## Document extract
##############################
Government Preparations for the 2010 FIFA Soccer World Cup


19 Aug 2008

Presenter: Deputy Minister of Finance, Hon Jabu Moleketi (Chairperson of 2010 Technical Coordinating Committee)

Mr Tiyani Rikhotso, 2010 FIFA World Cup Government Spokesperson, opened the briefing, and tendered the apologies of the Minister of Transport, Hon Jeff Radebe.

The Chairperson of the 2010 Technical Coordinating Committee, and Deputy Minister of Finance, Hon Jabu Moleketi, read through the briefing document, as attached to this report. He summarised that the preparations for the 2010 FIFA World Cup were inclusive of numerous stakeholders. Work was broken down into 24 projects. The construction of stadia was on track, coupled with great progress with regards to roads and transport, IT and Communication, safety, security, and disaster management and electricity issues. He outlined that R6 billion was spent on stadia, of which R700 million went to the workforce, and most of the bulk to contractors. There were financial over-runs anticipated owing to price increases in oil, the local construction industry and other commodities, as well as the ever-changing rates of exchange and import and export issues. A considerable effort was required from host cities, the national fiscus and the Development Bank to assist in funding this over-run.

The Deputy Minister then addressed the issue of the Nelson Mandela Stadium being taken off the roster for the 2009 Confederations Cup. He explained that that was due to uncertainty with regard to the delivery and instalment of the highly complex stadium roof. He explained that other forces outside South Africa and time line issues were at play. He gave his assurance that South Africa was fully ready to host the 2010 FIFA World Cup. 


Q: The Deputy Minister was asked to run through the scope and timeline of the ICT development, especially the contract with Telkom.
##############################
[Page-level text extractions]

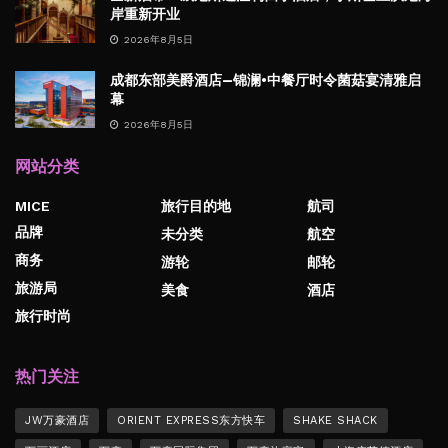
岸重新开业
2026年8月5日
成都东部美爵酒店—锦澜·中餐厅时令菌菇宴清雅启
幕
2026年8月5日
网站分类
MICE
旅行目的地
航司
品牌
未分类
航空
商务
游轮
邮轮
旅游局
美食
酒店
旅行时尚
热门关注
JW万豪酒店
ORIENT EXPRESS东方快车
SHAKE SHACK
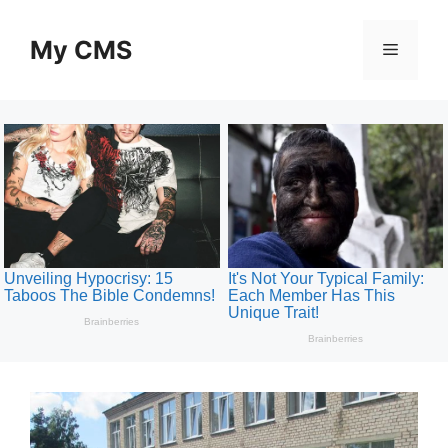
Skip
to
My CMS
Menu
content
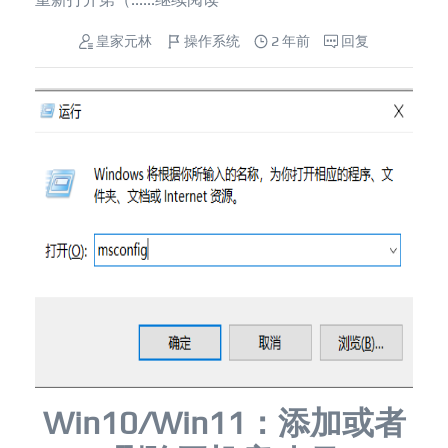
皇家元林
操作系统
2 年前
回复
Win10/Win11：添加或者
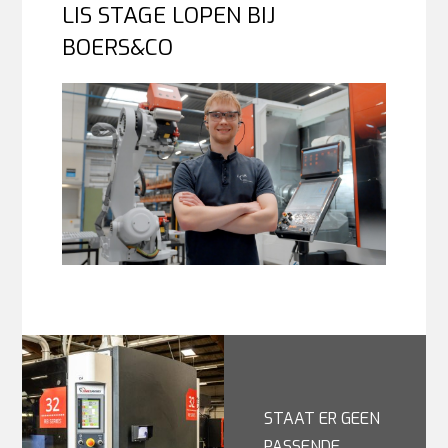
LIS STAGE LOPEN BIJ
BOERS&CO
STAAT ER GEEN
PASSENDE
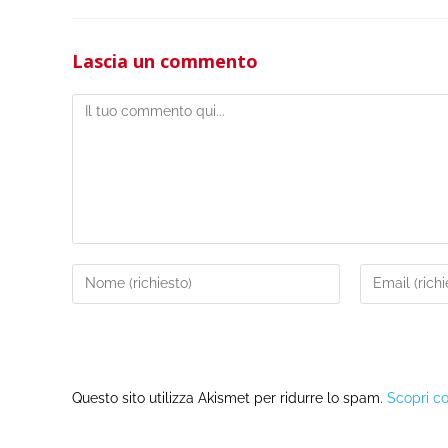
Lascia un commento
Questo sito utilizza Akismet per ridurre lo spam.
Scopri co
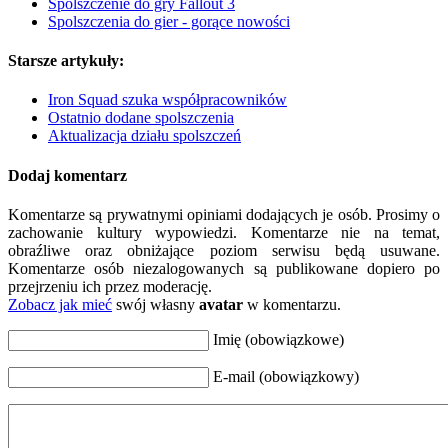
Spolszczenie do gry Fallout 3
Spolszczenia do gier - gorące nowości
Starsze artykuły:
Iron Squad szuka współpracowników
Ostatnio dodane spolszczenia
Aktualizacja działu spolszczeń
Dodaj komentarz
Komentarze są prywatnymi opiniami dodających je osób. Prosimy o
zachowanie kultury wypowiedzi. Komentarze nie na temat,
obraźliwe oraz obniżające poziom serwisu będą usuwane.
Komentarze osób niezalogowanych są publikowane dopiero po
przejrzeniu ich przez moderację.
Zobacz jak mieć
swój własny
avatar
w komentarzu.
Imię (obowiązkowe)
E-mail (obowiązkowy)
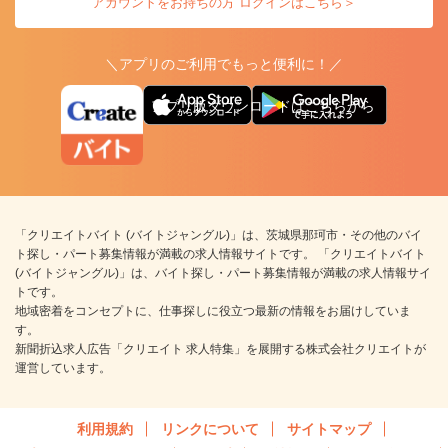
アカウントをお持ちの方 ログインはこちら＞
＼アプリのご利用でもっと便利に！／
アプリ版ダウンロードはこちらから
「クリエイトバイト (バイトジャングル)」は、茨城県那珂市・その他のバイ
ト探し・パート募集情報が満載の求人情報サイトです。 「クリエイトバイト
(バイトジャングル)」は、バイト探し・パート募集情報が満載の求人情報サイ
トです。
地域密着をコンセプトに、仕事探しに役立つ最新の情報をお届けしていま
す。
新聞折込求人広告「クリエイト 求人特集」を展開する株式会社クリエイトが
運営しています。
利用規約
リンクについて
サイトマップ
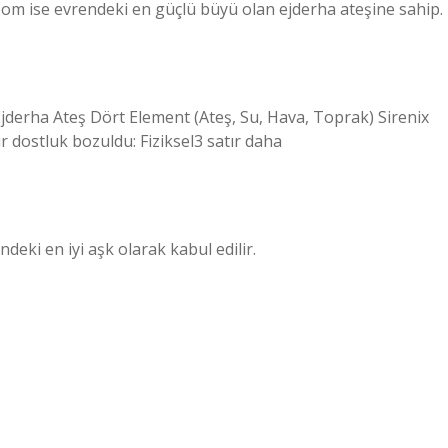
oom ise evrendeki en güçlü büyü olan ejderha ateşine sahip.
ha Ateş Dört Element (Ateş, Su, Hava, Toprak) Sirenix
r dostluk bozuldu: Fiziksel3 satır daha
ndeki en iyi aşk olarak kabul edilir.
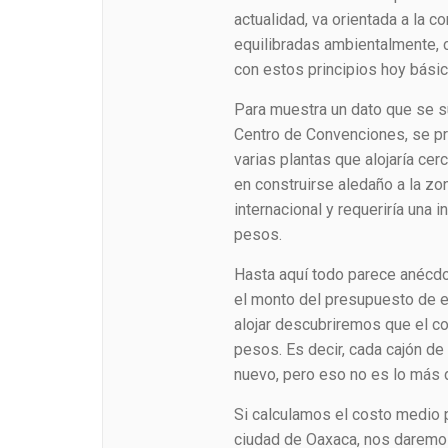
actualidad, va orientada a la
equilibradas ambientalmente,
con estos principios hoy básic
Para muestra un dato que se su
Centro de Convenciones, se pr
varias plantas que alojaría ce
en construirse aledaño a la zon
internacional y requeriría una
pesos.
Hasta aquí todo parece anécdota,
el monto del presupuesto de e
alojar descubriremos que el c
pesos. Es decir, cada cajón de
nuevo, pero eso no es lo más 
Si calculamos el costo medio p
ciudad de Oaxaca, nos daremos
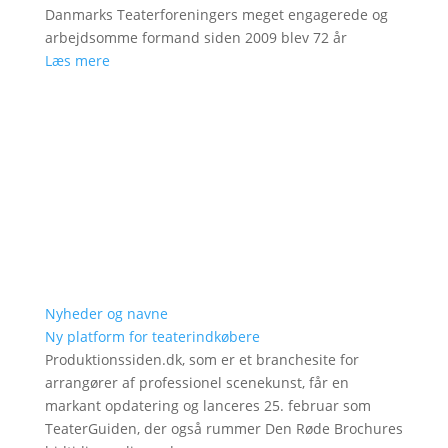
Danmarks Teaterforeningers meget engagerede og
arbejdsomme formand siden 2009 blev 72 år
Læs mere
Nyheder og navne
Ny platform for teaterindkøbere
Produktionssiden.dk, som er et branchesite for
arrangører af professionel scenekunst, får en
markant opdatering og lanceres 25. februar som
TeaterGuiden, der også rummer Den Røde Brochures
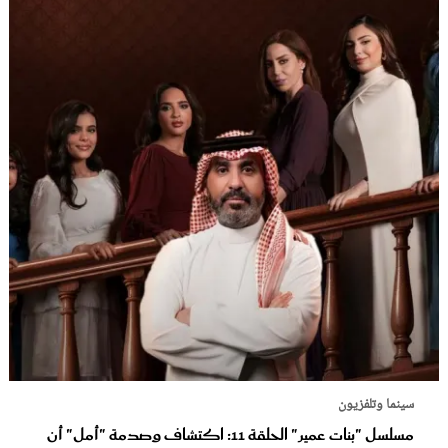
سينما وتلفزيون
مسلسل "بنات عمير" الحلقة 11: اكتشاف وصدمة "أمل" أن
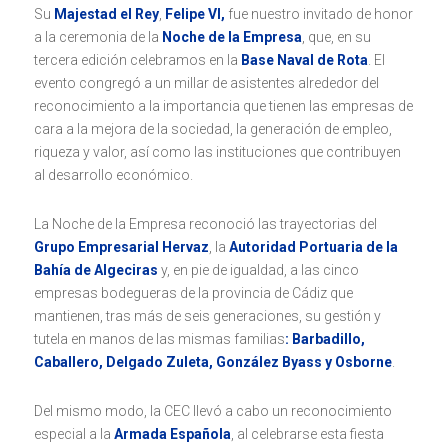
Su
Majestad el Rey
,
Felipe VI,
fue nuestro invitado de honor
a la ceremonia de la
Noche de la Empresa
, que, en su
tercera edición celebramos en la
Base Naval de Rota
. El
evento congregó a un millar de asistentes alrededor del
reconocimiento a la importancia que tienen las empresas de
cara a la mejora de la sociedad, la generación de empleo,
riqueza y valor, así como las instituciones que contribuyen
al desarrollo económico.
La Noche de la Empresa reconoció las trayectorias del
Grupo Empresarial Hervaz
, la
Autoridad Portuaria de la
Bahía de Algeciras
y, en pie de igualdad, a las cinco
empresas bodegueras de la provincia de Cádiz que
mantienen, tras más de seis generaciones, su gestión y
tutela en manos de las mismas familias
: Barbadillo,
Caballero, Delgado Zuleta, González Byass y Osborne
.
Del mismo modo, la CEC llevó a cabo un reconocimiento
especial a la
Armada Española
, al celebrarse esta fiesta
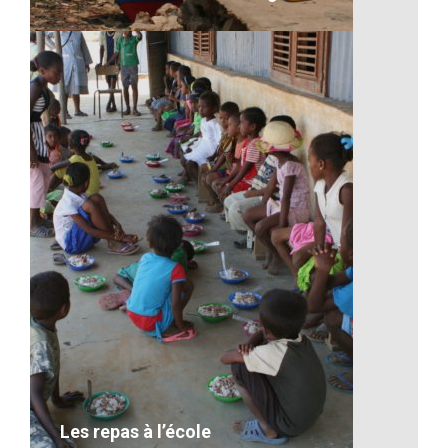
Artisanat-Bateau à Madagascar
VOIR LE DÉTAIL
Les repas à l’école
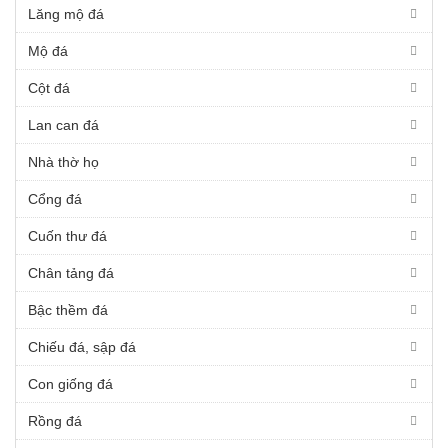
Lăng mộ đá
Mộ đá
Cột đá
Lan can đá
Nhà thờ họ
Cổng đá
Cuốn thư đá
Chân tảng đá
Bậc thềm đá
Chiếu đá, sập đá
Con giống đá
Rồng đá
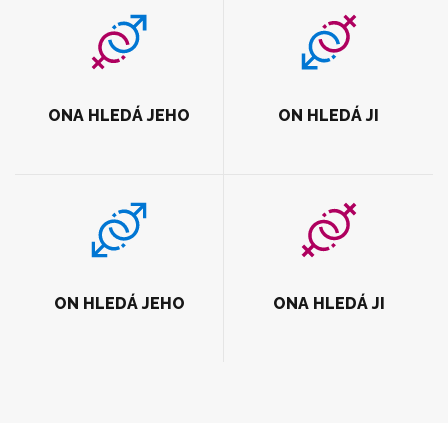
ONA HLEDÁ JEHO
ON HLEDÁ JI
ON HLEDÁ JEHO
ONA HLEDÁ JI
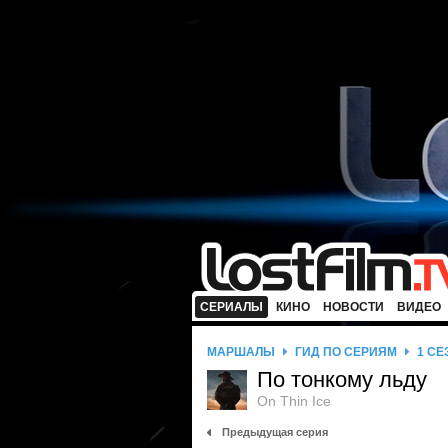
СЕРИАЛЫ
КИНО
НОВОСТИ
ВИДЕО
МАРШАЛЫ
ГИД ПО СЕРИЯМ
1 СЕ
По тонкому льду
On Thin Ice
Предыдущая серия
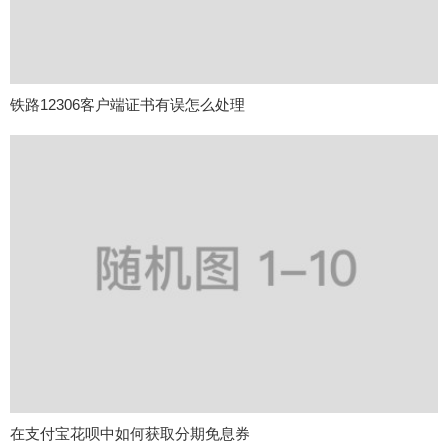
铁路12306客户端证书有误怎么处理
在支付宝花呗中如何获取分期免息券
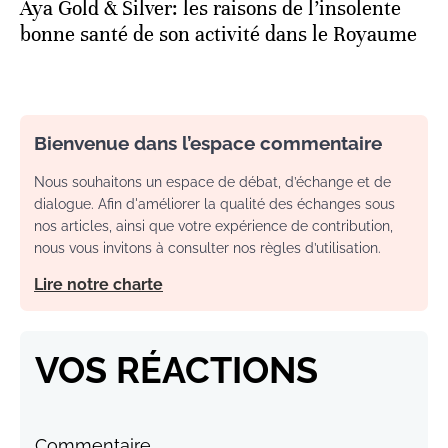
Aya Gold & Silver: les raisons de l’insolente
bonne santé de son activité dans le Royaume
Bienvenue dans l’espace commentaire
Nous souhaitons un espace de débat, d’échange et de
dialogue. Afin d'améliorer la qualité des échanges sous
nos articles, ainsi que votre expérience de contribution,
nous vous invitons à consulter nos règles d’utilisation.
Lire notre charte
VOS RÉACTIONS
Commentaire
##############################
## Required work
**a.** Using the World Cup briefing summary, state whether each statement agrees with it, answering yes or no and quoting the deciding words: (i) The work on the preparations was divided into 24 projects. (ii) R700 million of the stadium spending went to contractors. (iii) The Minister of Transport attended the briefing.
**b.** According to the World Cup briefing summary, why was the Nelson Mandela Stadium taken off the roster for the 2009 Confederations Cup?
**c.** Extend the World Cup briefing summary beyond its final line.
The records are not required for any of the work that follows.

## Results for each task
**a.**
(i) Yes: "Work was broken down into 24 projects."
(ii) No: "R700 million went to the workforce, and most of the bulk to contractors."
(iii) No: "tendered the apologies of the Minister of Transport, Hon Jeff Radebe."

**b.** It was removed because of uncertainty about the delivery and installation of the highly complex stadium roof.

**c.**
A: Ms Rosey Sekese, Deputy Director General, Department of Communications, replied that primary optic links supported by secondary optic links would link to a satellite connection. Government and Telkom were providing the primary and secondary fibre optics to the stadia. Telkom was to equip all stadia to be used for the Confederations Cup before those stadia that would be used only for the World Cup. She noted that the funding of the ICT would be done by government, guided by the National fiscus

Q: The Deputy Minister was asked how much over-run there had been, and how much more over-run was expected.

A: Hon Jabu Moleketi replied that market forces would dictate the final over-run, and so he could not provide a precise estimate, but he said that this could be upwards of R2 billion. He mentioned that there were discussions between host cities, the National fiscus and the Development Bank to draw up a plan on how to re-service these over-runs.

Q: The Deputy Minister was asked if transport would be ready for the 2009 Confederations Cup.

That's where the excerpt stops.